Temperatures are reaching an unprecedented global high. Climate change is driving massive heating and droughts. This year, the USA broke all records for high temperatures. According to Reuters’ analysis of North American Electric Reliability Corporation (NERC) data, 9,656 outages occurred annually between 2015 and 2020. Ominously, that is approximately double the average during the previous six-year period. This is not the culmination: indications are that 2023 and further years may generate even worse heatwaves. NERC’s 2022 Summer Reliability Assessment predicted power outages in parts of the Midwest, California and Texas this summer.
Although various targets are engaged to reach carbon net-zero, immediate remediation is needed by utilities to ensure that people do not suffer from the heatwaves, including those vulnerable citizens who are most at risk.
Ensuring Supply Can Keep Up With Demand
Greater insight and control over energy consumption will be critical for both utilities and consumers as the distribution system faces heat stress. Increased energy demand during the summer months, as more use is made of AC, and further challenges that arise from changing user behavior and demand, increasing electric vehicle (EV) adoption and microgrids and other distributed energy resources (DERs) infrastructure.
Distributed Intelligence – A Positive Step Forward
A Distributed Intelligence (DI) platform combines smart platforms (meters, devices and other sensors) with peer-to-peer connectivity.
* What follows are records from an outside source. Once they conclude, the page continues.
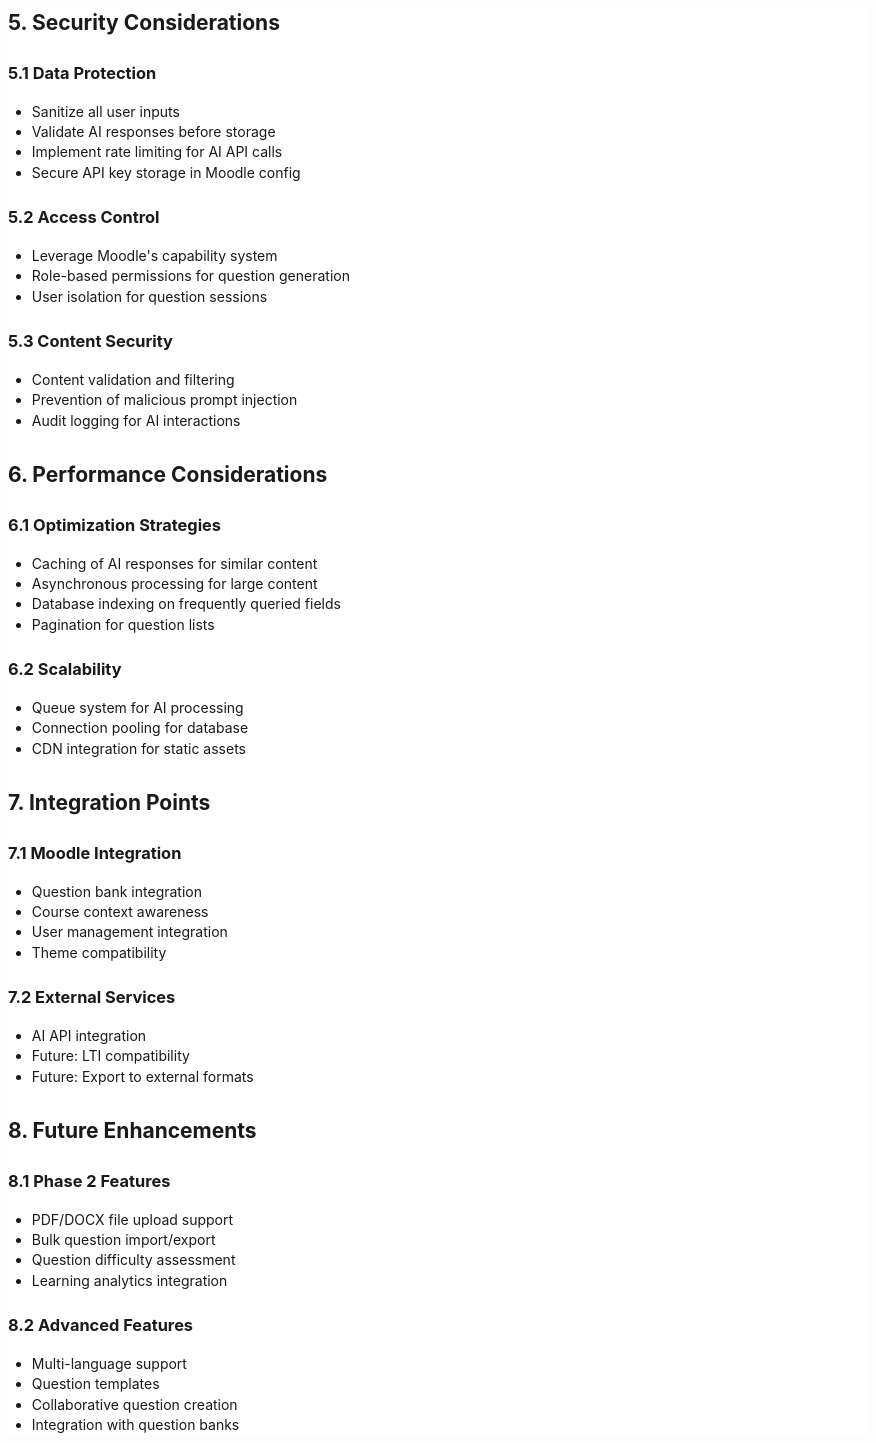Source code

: ## 5. Security Considerations

### 5.1 Data Protection
- Sanitize all user inputs
- Validate AI responses before storage
- Implement rate limiting for AI API calls
- Secure API key storage in Moodle config

### 5.2 Access Control
- Leverage Moodle's capability system
- Role-based permissions for question generation
- User isolation for question sessions

### 5.3 Content Security
- Content validation and filtering
- Prevention of malicious prompt injection
- Audit logging for AI interactions

## 6. Performance Considerations

### 6.1 Optimization Strategies
- Caching of AI responses for similar content
- Asynchronous processing for large content
- Database indexing on frequently queried fields
- Pagination for question lists

### 6.2 Scalability
- Queue system for AI processing
- Connection pooling for database
- CDN integration for static assets

## 7. Integration Points

### 7.1 Moodle Integration
- Question bank integration
- Course context awareness
- User management integration
- Theme compatibility

### 7.2 External Services
- AI API integration
- Future: LTI compatibility
- Future: Export to external formats

## 8. Future Enhancements

### 8.1 Phase 2 Features
- PDF/DOCX file upload support
- Bulk question import/export
- Question difficulty assessment
- Learning analytics integration

### 8.2 Advanced Features
- Multi-language support
- Question templates
- Collaborative question creation
- Integration with question banks
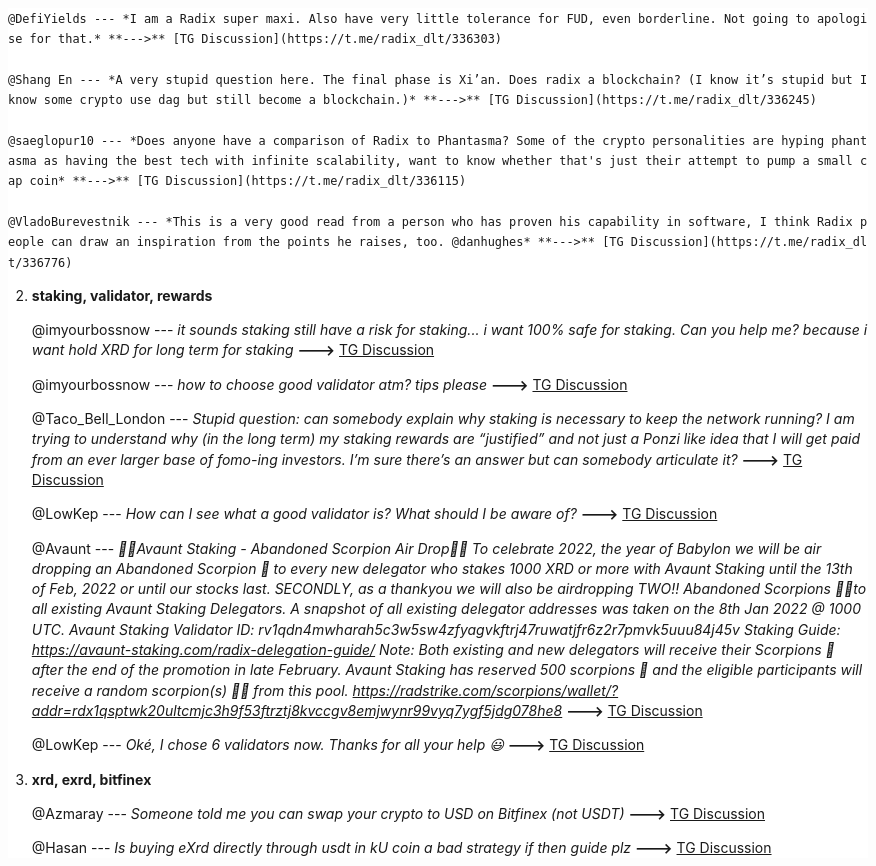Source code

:     @DefiYields --- *I am a Radix super maxi. Also have very little tolerance for FUD, even borderline. Not going to apologise for that.* **--->** [TG Discussion](https://t.me/radix_dlt/336303)

    @Shang En --- *A very stupid question here. The final phase is Xi’an. Does radix a blockchain? (I know it’s stupid but I know some crypto use dag but still become a blockchain.)* **--->** [TG Discussion](https://t.me/radix_dlt/336245)

    @saeglopur10 --- *Does anyone have a comparison of Radix to Phantasma? Some of the crypto personalities are hyping phantasma as having the best tech with infinite scalability, want to know whether that's just their attempt to pump a small cap coin* **--->** [TG Discussion](https://t.me/radix_dlt/336115)

    @VladoBurevestnik --- *This is a very good read from a person who has proven his capability in software, I think Radix people can draw an inspiration from the points he raises, too. @danhughes* **--->** [TG Discussion](https://t.me/radix_dlt/336776)

2. **staking, validator, rewards**

    @imyourbossnow --- *it sounds staking still have a risk for staking... i want 100% safe for staking. Can you help me? because i want hold XRD for long term for staking* **--->** [TG Discussion](https://t.me/radix_dlt/336605)

    @imyourbossnow --- *how to choose good validator atm? tips please* **--->** [TG Discussion](https://t.me/radix_dlt/336856)

    @Taco_Bell_London --- *Stupid question: can somebody explain why staking is necessary to keep the network running? I am trying to understand why (in the long term) my staking rewards are “justified” and not just a Ponzi like idea that I will get paid from an ever larger base of fomo-ing  investors. I’m sure there’s an answer but can somebody articulate it?* **--->** [TG Discussion](https://t.me/radix_dlt/336348)

    @LowKep --- *How can I see what a good validator is? What should I be aware of?* **--->** [TG Discussion](https://t.me/radix_dlt/336783)

    @Avaunt --- *🦂🦂Avaunt Staking - Abandoned Scorpion Air Drop🦂🦂  To celebrate 2022, the year of Babylon we will be air dropping  an Abandoned Scorpion 🦂 to every new delegator who stakes 1000 XRD or more with Avaunt Staking until the 13th of Feb, 2022 or until our stocks last.  SECONDLY, as a thankyou we will also be airdropping TWO!! Abandoned Scorpions 🦂🦂to all existing Avaunt Staking Delegators. A snapshot of all existing delegator addresses was taken on the 8th Jan 2022 @ 1000 UTC.  Avaunt Staking Validator ID: rv1qdn4mwharah5c3w5sw4zfyagvkftrj47ruwatjfr6z2r7pmvk5uuu84j45v Staking Guide: https://avaunt-staking.com/radix-delegation-guide/    Note: Both existing and new delegators will receive their Scorpions 🦂 after the end of the promotion in late February. Avaunt Staking has reserved 500 scorpions 🦂 and the eligible participants will receive a random scorpion(s) 🦂🦂 from this pool. https://radstrike.com/scorpions/wallet/?addr=rdx1qsptwk20ultcmjc3h9f53ftrztj8kvccgv8emjwynr99vyq7ygf5jdg078he8* **--->** [TG Discussion](https://t.me/radix_dlt/336928)

    @LowKep --- *Oké, I chose 6 validators now. Thanks for all your help 😃* **--->** [TG Discussion](https://t.me/radix_dlt/336810)

3. **xrd, exrd, bitfinex**

    @Azmaray --- *Someone told me you can swap your crypto to USD on Bitfinex (not USDT)* **--->** [TG Discussion](https://t.me/radix_dlt/336002)

    @Hasan --- *Is buying eXrd directly through usdt in kU coin a bad strategy if then guide plz* **--->** [TG Discussion](https://t.me/radix_dlt/336081)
Applications can be used in the field to solve existing and new challenges. Key benefits from this approach include grid optimization, asset management, integration of DERs, and consumer engagement—all essential to ensuring supply can keep up with demand in hot weather.
Engaging the End User to Ameliorate Peak Energy Grid Stress
This DI technology provides opportunities to enable consumers to make improved decisions about their energy usage. One of the easiest ways is giving consumers access to their consumption data in real time through their meter over broadband. They can then often change their daily habits to reduce costs and balance their domestic budget.
A well-designed demand response (DR) program advances this technology further. The concept is straightforward: during high demand periods, end users reduce their usage and are rewarded with an incentive payment or another form of financial compensation. This additional to savings realized from using less energy during peak price periods.
Some DR programs are operated by the customer. More sophisticated direct control programs allow utility companies to interact with appliances at a distance, and, for example, allow utility companies to automatically turn off appliances such as air conditioning for a short time when necessary to prevent serious overloads. This operation works without any need for intervention by the customer.
Other types of programs require the consumer to take action. For example, Time-of-Use (TOU) or peak alerts need to share real-time data with consumers. These insights help consumers made educated decisions about which appliances can be turned-down or switched-off in response to pricing signals from the utility.
Successful DR Program Insights
A successful DR program must be carefully designed if it is to operate successfully. Everything from technology implementations (smart meters, analytics solutions, and complementary systems) needs to be integrated with compensation, billing, and regulatory frameworks, and all must be included in the system. DR programs by utility companies must engage customers in depth, including basic energy education, to community awareness campaigns, green living and competitions and other awareness issues such as recycling.
This method is to utilize a partnership between utility and end-user so that customers can do their bit to prevent blackouts and brownouts during a heatwave, and ensure the reliability of electric generation and distribution.